- Do this: Please put the listing lines between the one holding "kingdom: Plantae" and the one holding "scientific name: Aquilegia formosa", inclusive, into a numbered list, leaving out any blank lines.

- Dataset records:
• • • •

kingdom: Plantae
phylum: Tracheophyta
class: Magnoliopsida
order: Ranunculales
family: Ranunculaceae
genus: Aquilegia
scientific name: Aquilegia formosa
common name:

• • • •

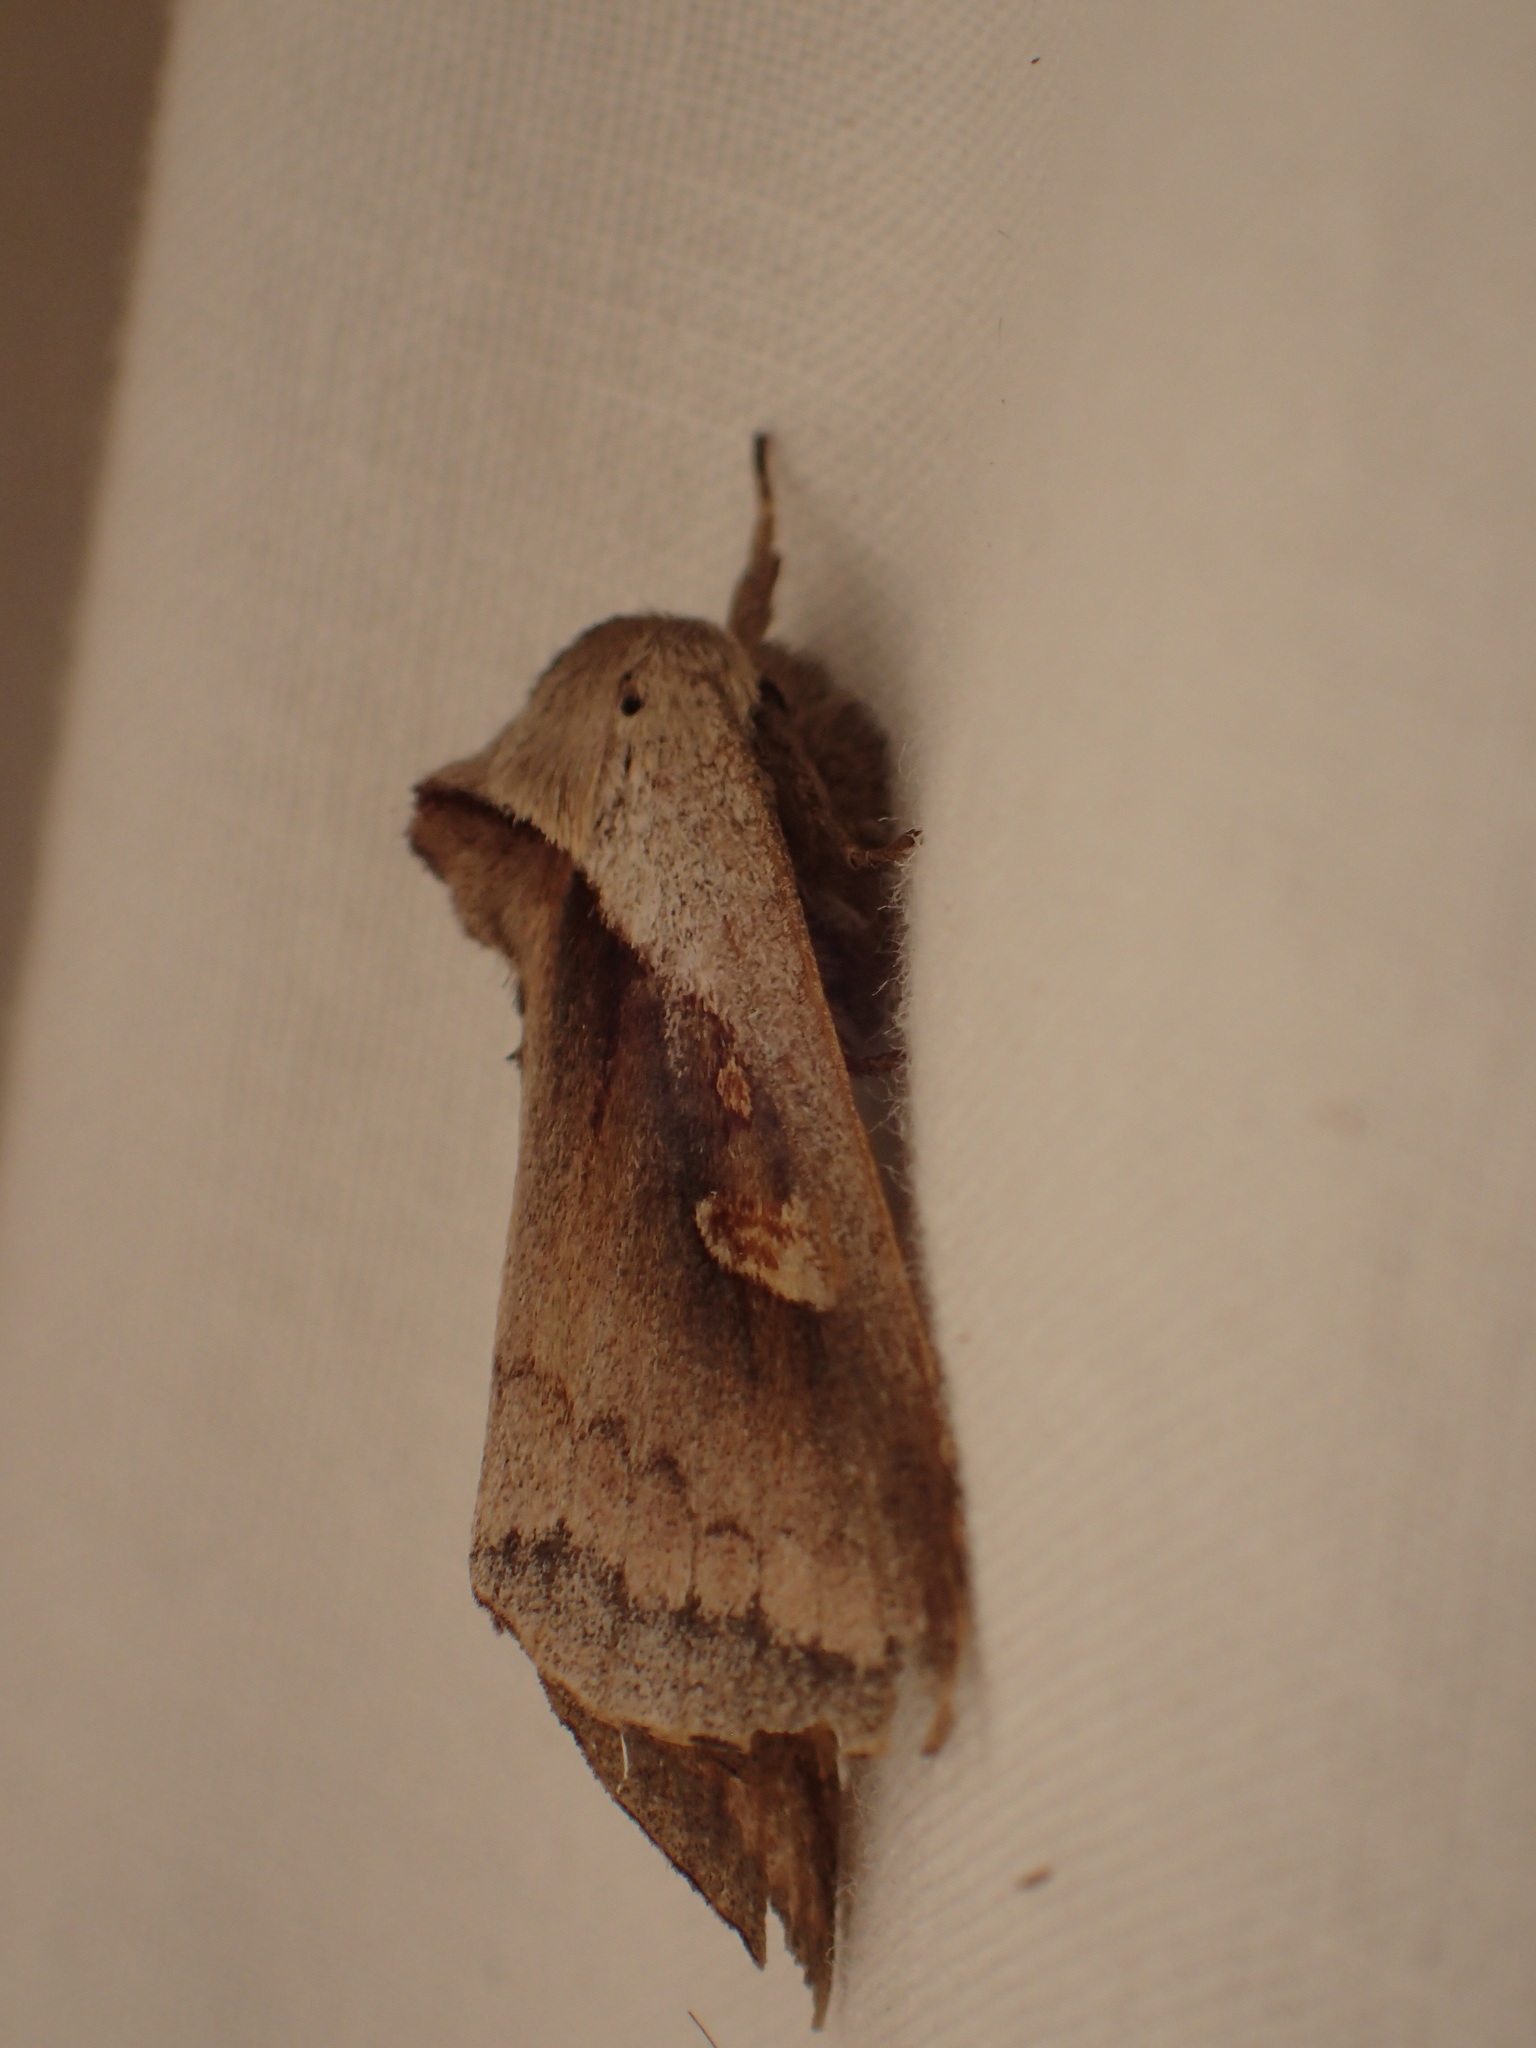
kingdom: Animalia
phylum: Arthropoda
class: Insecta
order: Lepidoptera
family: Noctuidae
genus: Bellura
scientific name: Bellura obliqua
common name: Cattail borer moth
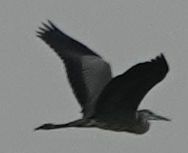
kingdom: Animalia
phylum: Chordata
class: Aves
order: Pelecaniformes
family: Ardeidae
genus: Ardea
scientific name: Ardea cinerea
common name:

• • • •

- Written reply:
1. kingdom: Plantae
2. phylum: Tracheophyta
3. class: Magnoliopsida
4. order: Ranunculales
5. family: Ranunculaceae
6. genus: Aquilegia
7. scientific name: Aquilegia formosa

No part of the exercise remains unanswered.